-- TEXT UNDER STUDY follows --

That was certainly the conclusion of the Chancellor Philip Hammond when he highlighted the ongoing problem of the UK productivity gap in his autumn statement. It has to be said that concerns over the productivity gap aren’t new. First put down as a legacy effect of the recession, the Bank of England and others have been discussing potential causes for ongoing low productivity rates for a number of years. But the gap was put in stark contrast in the autumn statement when the Chancellor highlighted the fact that it takes UK workers five days to produce something which German workers can do in four.
Investing in innovation
To the casual observer, this may make little sense. After all, in the recent INSEAD/WIPO Innovation Index, the UK was ranked as the 2nd most innovative country on the planet. We came in comfortably above France, Germany, the United States and Italy, all of whom the Chancellor revealed are more productive than us. So what gives? Why is this innovative support structure not leading to higher productivity?
The answer, as with so many things, lies in the detail. You see, the INSEAD report looks at the innovation ecosystem. It looks at things like the legal infrastructure to support intellectual property, and the ease with which companies can be created. It considers the higher education landscape and the financing that can support new ventures. In other words, it looks very much at systemic things. The very systemic things the Chancellor announced more support for in his £23 billion productivity investment fund, which he pledged will support R&D, housing and transport.
All of this is great, but it focuses very much on activities outside of the company, and without an accompanying drive to improve the internal mechanics and culture of our companies it will be hard to convert all of this great raw material into new innovations.
We need our organisations to look hard at their internal processes to see whether they truly have a culture of innovation that will generate real solutions for customers, and therefore drive real changes to productivity levels.
We can use real intelligence to understand what the problems actually are and how we can best provide solutions for our customers. We can collaborate not just internally but also with other organisations and our customers in order to devise better ways of working and better products which add real value and drive growth. And we can do so adaptively, bringing solutions to market in a timely manner and being proactive rather than reactive.
Whilst the investment by the Chancellor is undoubtedly welcome, and will no doubt help the UK remain high in the Innovation Index league table, this won’t translate into higher productivity unless our organisations develop genuine cultures of innovation in which all stakeholders are engaged in driving change. The change really does start with you.

-- TEXT UNDER STUDY concluded --

TASK SET
• 1. Translate this sentence from the text on UK productivity into Spanish: "It has to be said that concerns over the productivity gap aren’t new."
• 2. Please reproduce, unchanged, the passage of the text on UK productivity that opens with the words containing "We need our" and closes with "to productivity levels.".
The records have no connection to the text on UK productivity.

-- INFORMATION PROVIDED follows --

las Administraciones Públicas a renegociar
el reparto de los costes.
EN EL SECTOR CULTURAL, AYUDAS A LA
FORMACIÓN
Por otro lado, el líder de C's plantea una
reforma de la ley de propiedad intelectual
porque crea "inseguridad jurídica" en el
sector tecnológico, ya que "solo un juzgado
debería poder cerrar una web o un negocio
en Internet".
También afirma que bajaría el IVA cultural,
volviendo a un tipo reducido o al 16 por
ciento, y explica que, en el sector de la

-- INFORMATION PROVIDED concluded --

SOLUTION LIST
• 1. Hay que decir que las preocupaciones por la brecha de productividad no son nuevas.

• 2.
We need our organisations to look hard at their internal processes to see whether they truly have a culture of innovation that will generate real solutions for customers, and therefore drive real changes to productivity levels.